Generally, as a white woman, I expect police to believe me and support me. However, when the Republican Convention took place in St. Paul in 2004, the police terrified me. In full riot gear, they attacked dozens of law-abiding protestors. Mothers of young children. Journalists. Bystanders. I witnessed some of this. I found the riot gear, behind which actual officers were completely invisible, terrifying. Lawsuits are still being settled. People are still healing.
This week, a young African American man, Michael Brown, was walking with friends, unarmed, in Ferguson, Missouri. Stories diverge wildly between the police and the witnesses about what happened next, and the police did not wear cameras, but what we do know is this: Brown was shot with multiple bullets by a reportedly white police officer, and killed. As I write this, Ferguson is still reeling, not only from that shooting, but from the arrival of police in riot gear -- just the kind that terrified me in St. Paul -- to disrupt a peaceful memorial vigil for Brown. Tanks, curfews, and tear gas are now overrunning the small town, intimidating and brutalizing residents. Journalists are not allowed to document it. People are being told they can't be in their own yards.

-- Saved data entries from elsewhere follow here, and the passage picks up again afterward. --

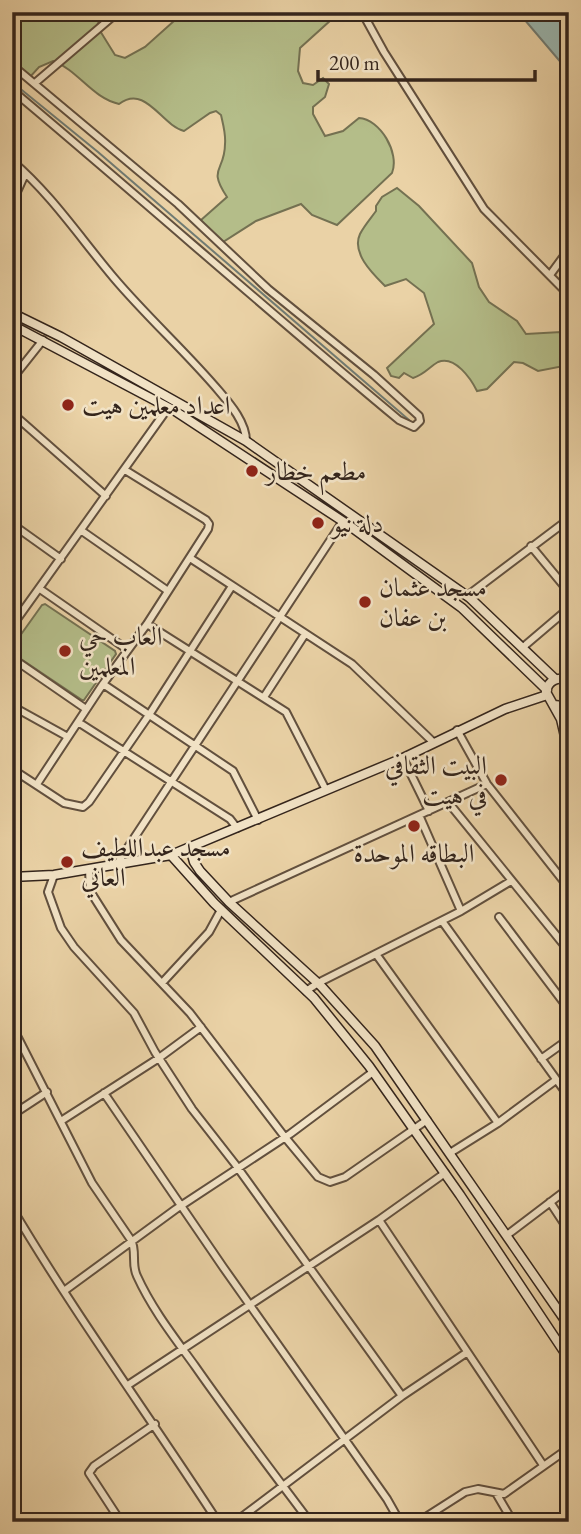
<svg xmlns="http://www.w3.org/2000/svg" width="581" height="1534" viewBox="0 0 581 1534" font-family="'EB Garamond',Amiri,serif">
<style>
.green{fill:#b4bd89;stroke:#747152;stroke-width:2}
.water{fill:#9ab6af;stroke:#717c74;stroke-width:2}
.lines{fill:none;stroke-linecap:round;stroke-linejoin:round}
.stream{stroke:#717c74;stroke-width:2}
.street-casing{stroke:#62503e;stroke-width:10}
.secondary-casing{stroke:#34251c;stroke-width:11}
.street{stroke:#f1e2c5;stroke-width:6}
.secondary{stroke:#f1e2c5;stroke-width:8}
.poi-dot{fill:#8f2418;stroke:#f1e2c5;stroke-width:2.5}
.labels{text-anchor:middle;stroke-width:5;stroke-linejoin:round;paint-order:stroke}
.poi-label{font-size:26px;fill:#34251c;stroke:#f1e2c5;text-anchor:start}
</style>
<rect width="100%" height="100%" fill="#ead2a6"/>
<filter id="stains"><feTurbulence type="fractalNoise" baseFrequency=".00286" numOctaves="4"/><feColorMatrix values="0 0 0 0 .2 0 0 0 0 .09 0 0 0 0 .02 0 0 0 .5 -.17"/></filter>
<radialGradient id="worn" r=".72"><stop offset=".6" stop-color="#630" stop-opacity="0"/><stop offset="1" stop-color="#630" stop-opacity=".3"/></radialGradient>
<path class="green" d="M12,12H105L102,14L97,26L115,55L125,58L145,47L184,12H239L251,21L262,12H327L332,19L300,48L298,71L303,83L313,85L323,78L329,84L325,97L313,107V114L325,136L343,131L359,118C380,119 400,153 392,173L337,225L312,215L301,204L256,221L223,242L200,224L201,220L227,197C207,167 225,172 225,144C226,134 223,124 221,115L216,111L210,113L184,131C161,125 146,84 119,104C92,98 78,70 53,61L39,67L30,77L12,63Z
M397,188L419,206L472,263L479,287L489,302L517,321L526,334L561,332L569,341V365L538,371L523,363L514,362L487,389L477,391C471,379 455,355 438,362C429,367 425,374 413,378L404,373L399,378L391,376L387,368L434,324L424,293L406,279L385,286C373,274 351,253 360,234C364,226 371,218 376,211V206L382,197Z
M45,604L115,651L116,654L84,700H82L12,653V647L42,605Z"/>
<path class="water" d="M518,12H569V72Z"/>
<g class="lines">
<path class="stream" d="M12,82L98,152L409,420"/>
<g class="street-casing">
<path id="street" d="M362,12L384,52L484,209L569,295
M12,65L178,204L268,289L374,375L419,416L420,421L414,427L399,420C269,312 142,199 12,90
M35,83L118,12
M12,161C51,194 81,239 114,278C147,317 186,352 219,391C231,405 246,423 246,441
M12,203L25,174
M550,275L569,249
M12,379L43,340
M12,413L106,496
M12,524L61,559
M82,531L168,591
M531,546L569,592
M190,558L352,664L433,742
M40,589L128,650
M467,596L569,519
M147,624L286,712L326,790
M12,626L168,408
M522,648L569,608
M12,658L86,709
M103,684L233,771L258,820
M264,697L305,634
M12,706L68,737
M78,722L230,819L237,828
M457,730L487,784L569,888
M403,758L429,811
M12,769L64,803L83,807L89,802L149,715L232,586
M37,784L103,684L147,624L208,529L209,524L206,520L125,470
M448,802L569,951
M419,815L461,911
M117,864L343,521
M89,869L90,891L121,940L190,1013L284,1136L318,1177L330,1182L345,1177L427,1120
M54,875L48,892L61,928L74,947L134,1013L155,1052L192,1109L235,1164L402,1396
M229,902L487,784
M499,917L564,1003L569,1013
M442,921L569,1097
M376,954L498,1123
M162,983L209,932L221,910
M306,991L318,983L461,911L511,881
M12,1026L92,1183L131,1240C137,1251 131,1264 137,1276C152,1309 174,1337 195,1366C232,1419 271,1470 310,1522
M541,1059L569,1039
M104,1093L223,1267L387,1499L400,1522
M12,1115L47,1092
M61,1121L159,1058L201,1027
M450,1153L498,1123L556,1080
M550,1202L569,1231
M12,1208C76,1316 150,1417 218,1522
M379,1220L543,1465
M507,1235L569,1188
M64,1291L176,1209L290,1134L373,1072
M128,1385L379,1220L445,1173
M496,1493L513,1522
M121,1522L89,1473L94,1466L155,1424
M235,1522L402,1396L466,1353
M418,1522L465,1492L478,1489L504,1494L569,1448"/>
</g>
<g class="secondary-casing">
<path id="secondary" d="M12,313L61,337L246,441L470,598L555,679
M12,325L175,411L350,526L462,608L547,690
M569,681C558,676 548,680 546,692L561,719L569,754
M554,705L563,706L569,703
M190,848L194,862L200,871L229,902L321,986L375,1046L569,1326
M171,855L214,903L314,998L369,1066L460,1195L569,1359
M12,877L54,875L171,855L403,758L505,709L547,695"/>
</g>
<use href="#street" class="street"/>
<use href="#secondary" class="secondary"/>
</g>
<g class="poi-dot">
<circle cx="68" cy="405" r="7"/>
<circle cx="252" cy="471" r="7"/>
<circle cx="318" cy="523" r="7"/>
<circle cx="365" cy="602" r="7"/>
<circle cx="65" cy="651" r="7"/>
<circle cx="501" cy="780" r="7"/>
<circle cx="414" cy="826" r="7"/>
<circle cx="67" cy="862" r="7"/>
</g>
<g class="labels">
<g class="poi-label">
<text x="82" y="414">اعداد معلمين هيت</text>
<text x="266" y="480">مطعم خطار</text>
<text x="332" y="532">دلة نيو</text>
<text x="379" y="596">مسجد عثمان<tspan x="379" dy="30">بن عفان</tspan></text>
<text x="79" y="645">العاب حي<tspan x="79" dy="30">المعلمين</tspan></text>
<text x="487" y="774" text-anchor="end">البيت الثقافي<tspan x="487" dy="30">في هيت</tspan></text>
<text x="81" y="856">مسجد عبداللطيف<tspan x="81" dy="30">العاني</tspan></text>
<text x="414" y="862" text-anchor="middle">البطاقه الموحدة</text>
</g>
</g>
<rect width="581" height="1534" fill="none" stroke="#ead2a6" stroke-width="42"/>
<rect x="14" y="14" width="553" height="1506" fill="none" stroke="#34251c" stroke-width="3.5"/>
<rect x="21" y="21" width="539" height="1492" fill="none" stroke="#34251c" stroke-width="2"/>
<path d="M318 70v10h217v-10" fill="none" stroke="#34251c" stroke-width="3.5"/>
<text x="329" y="70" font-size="21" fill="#34251c" stroke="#f1e2c5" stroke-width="5" paint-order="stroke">200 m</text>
<rect width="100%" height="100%" filter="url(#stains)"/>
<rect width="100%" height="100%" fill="url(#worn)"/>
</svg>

Where do you locate yourself in these stories? Who do you see as dangerous, and who is trustworthy? Where do you locate safety? What would safety look like for the people of Ferguson now, for instance? As a white person in the U.S., I am conditioned from birth to see whiteness as safety -- white neighborhoods, white people, white authority figures. My lived experience, my conversations with people of color, and my study of history have shown me over and over that this is a wild and cruel perversion of the truth. But the cultural conditioning is strong. Unless I fight it every day, white superiority seeps into my brain in slow, almost undetectable ways.

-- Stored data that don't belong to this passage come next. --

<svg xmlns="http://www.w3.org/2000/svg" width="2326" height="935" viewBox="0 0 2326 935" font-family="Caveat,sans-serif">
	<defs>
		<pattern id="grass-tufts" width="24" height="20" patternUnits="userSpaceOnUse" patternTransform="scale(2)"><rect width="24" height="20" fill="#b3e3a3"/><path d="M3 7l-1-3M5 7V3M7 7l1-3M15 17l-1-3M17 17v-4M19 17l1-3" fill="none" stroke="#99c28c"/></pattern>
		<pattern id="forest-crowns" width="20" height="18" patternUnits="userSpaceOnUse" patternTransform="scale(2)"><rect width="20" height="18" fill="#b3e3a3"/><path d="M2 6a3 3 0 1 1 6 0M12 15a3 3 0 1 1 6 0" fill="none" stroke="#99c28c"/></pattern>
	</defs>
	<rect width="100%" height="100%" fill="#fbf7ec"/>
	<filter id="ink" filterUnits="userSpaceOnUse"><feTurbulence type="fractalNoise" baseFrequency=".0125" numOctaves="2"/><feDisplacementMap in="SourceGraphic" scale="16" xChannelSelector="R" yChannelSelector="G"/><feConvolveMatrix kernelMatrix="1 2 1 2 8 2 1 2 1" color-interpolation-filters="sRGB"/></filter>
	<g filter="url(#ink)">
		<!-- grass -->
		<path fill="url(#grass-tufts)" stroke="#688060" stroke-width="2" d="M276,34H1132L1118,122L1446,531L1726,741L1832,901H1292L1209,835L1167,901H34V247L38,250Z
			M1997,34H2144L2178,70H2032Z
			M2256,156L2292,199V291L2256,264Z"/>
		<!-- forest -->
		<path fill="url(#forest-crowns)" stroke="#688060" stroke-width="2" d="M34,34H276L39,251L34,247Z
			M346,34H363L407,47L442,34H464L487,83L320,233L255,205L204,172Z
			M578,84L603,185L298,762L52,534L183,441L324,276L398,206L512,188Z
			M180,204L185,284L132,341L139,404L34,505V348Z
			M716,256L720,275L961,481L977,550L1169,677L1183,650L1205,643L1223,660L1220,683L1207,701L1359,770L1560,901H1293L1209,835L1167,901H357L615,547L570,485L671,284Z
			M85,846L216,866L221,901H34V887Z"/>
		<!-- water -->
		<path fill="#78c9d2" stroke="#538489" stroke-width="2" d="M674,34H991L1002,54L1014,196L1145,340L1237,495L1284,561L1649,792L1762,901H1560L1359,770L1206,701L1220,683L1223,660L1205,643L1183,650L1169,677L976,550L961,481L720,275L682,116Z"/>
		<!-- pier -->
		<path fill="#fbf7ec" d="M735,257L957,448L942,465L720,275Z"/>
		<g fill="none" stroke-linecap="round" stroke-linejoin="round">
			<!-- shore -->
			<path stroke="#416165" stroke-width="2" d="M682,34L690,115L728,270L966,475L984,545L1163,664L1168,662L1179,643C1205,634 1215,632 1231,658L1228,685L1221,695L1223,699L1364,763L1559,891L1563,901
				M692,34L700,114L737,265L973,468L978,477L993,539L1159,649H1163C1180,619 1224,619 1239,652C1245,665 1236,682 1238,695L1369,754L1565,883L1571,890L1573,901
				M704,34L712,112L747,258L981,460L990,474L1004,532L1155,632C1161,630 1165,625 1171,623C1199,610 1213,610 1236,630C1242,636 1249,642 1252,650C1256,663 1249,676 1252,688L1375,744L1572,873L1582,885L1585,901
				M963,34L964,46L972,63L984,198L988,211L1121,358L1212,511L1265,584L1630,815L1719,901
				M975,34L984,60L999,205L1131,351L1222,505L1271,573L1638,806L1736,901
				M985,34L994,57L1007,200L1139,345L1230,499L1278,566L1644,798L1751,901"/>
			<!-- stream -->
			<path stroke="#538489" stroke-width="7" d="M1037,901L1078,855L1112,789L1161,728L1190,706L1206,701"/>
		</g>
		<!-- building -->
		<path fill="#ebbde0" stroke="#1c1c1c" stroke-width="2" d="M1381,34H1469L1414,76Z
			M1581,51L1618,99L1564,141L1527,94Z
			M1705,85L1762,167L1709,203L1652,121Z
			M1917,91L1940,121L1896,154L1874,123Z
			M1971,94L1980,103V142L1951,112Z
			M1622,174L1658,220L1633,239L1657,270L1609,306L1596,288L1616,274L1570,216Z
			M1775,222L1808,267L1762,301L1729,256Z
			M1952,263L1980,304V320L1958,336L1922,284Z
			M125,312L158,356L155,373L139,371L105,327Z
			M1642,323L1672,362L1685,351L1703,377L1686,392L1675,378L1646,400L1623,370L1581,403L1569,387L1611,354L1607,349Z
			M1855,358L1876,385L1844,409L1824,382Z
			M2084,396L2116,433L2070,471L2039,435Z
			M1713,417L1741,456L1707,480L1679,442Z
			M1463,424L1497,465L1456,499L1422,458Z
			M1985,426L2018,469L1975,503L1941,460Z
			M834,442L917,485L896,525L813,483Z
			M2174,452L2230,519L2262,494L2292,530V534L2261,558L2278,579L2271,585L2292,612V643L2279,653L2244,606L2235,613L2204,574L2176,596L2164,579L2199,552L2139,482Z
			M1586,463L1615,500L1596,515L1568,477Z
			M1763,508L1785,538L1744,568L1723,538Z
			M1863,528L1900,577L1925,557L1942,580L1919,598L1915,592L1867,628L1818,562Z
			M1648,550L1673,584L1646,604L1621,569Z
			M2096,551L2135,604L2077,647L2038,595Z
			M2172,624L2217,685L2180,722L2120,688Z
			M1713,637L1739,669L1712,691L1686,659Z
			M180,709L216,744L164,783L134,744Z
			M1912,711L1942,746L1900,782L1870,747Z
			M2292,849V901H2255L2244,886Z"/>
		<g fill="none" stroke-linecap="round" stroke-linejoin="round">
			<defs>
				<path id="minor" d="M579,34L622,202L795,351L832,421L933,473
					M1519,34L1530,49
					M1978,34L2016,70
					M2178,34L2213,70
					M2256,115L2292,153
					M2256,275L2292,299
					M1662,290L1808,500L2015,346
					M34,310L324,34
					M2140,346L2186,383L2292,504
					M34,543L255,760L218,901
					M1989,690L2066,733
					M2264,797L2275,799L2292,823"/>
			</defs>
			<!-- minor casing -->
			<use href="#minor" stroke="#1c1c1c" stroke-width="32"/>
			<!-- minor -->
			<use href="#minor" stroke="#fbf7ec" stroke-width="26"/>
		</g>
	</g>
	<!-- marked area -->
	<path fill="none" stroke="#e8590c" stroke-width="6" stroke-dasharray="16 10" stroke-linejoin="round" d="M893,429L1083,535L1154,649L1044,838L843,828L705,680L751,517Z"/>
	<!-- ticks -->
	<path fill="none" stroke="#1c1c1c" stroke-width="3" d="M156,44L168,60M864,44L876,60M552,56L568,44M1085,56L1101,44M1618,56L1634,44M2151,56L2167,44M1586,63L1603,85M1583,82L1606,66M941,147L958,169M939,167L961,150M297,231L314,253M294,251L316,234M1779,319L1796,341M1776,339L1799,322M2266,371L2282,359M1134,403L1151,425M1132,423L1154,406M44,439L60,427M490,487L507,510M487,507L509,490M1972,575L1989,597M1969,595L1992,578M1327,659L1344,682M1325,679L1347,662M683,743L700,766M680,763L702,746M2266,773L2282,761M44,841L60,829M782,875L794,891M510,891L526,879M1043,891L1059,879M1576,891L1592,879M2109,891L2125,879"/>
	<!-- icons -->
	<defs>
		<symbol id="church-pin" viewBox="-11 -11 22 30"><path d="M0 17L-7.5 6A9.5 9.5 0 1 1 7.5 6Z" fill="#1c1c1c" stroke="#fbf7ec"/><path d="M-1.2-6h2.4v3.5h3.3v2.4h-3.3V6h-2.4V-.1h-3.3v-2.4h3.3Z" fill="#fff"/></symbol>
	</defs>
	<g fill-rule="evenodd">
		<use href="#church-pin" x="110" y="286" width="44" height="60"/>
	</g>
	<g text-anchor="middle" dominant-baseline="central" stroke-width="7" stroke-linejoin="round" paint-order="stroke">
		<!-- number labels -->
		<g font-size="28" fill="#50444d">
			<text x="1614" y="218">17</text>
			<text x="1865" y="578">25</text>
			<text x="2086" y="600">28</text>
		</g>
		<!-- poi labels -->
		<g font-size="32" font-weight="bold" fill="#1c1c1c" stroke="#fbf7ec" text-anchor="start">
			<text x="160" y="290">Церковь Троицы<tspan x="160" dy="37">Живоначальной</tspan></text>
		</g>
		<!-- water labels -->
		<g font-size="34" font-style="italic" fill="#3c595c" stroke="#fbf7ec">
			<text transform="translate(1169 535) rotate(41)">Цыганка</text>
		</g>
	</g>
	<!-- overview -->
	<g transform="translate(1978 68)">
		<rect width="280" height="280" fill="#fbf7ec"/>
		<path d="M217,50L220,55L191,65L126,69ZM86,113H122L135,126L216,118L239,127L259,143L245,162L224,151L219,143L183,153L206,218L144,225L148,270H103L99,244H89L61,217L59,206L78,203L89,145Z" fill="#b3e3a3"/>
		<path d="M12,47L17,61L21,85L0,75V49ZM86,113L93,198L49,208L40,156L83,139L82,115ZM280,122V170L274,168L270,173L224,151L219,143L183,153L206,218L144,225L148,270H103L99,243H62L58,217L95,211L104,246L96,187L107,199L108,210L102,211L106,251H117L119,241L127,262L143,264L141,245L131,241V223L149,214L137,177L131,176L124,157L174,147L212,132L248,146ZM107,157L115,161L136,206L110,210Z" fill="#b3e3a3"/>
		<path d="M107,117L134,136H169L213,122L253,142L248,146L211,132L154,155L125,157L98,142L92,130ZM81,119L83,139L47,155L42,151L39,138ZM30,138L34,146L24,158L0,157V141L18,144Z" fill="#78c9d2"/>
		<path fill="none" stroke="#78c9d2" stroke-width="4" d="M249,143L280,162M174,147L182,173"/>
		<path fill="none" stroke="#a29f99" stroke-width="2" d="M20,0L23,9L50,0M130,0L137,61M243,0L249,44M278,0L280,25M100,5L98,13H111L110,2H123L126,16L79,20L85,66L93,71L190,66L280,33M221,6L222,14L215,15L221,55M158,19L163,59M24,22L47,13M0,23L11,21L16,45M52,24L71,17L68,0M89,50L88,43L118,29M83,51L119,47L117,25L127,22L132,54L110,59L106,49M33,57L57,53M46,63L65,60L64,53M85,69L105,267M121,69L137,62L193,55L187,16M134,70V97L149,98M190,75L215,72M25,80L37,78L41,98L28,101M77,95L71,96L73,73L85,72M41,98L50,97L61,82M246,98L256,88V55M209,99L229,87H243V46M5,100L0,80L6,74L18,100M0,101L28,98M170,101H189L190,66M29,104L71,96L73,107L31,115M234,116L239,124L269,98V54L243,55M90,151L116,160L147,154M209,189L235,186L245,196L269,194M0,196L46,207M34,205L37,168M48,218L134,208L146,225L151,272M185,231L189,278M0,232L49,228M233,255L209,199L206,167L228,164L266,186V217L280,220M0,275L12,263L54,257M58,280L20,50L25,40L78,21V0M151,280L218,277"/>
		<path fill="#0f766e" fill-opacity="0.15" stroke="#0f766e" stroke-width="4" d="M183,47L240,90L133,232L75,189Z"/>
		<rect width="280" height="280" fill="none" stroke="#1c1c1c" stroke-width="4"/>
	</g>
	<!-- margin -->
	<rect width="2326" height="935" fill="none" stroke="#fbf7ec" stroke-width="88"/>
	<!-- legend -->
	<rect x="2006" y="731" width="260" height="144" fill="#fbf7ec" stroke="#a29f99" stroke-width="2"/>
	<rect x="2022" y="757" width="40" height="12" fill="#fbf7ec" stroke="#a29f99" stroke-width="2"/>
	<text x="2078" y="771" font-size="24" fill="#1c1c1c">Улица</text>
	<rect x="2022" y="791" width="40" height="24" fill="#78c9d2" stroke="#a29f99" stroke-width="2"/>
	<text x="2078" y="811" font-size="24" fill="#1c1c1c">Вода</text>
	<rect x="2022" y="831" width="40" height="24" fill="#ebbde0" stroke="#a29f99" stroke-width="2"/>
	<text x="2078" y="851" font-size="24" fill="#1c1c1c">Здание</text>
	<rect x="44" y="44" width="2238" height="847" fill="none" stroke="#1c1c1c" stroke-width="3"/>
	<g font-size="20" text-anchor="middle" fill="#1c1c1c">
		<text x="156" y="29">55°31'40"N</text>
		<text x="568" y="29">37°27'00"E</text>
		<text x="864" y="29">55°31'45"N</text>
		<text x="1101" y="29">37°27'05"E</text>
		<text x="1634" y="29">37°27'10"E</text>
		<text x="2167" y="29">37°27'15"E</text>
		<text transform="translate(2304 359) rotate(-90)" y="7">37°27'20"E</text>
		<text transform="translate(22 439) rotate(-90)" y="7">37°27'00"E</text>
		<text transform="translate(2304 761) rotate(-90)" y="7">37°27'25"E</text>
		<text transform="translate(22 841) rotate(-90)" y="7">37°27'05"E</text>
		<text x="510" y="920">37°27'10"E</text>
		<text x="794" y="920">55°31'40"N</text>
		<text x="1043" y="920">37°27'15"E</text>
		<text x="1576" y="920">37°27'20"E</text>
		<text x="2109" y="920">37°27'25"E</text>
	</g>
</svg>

As a nation of diverse races striving to be one people, we are buried up to our necks no less than my neighbor, with histories that won't quit, of violence and brutality against people of color. Where do we look for safety, for help, as we try to excavate ourselves from this sinkhole?
I'm struggling with this. Right now I would locate myself as one of the mostly silent, but increasingly alarmed, white folks, one who has the class and race privilege to be on the sidelines, struggling to discern how to be part of the solution instead of part of the problem. Even as I know that standing silently, trying to figure things out, and not taking action, is a life-threatening course of action when you and your neighbors are buried to your neck.
I don't know everything, but I do know this: This is a problem for our whole nation, not just for people of color. We are in this together. And riot gear, intimidation, and more brutality from police are not the way forward towards healing. They are, in fact, yet another giant step backwards. As for me, I'm looking on the local level for practical actions I can take. And I refuse to be silent or still any more.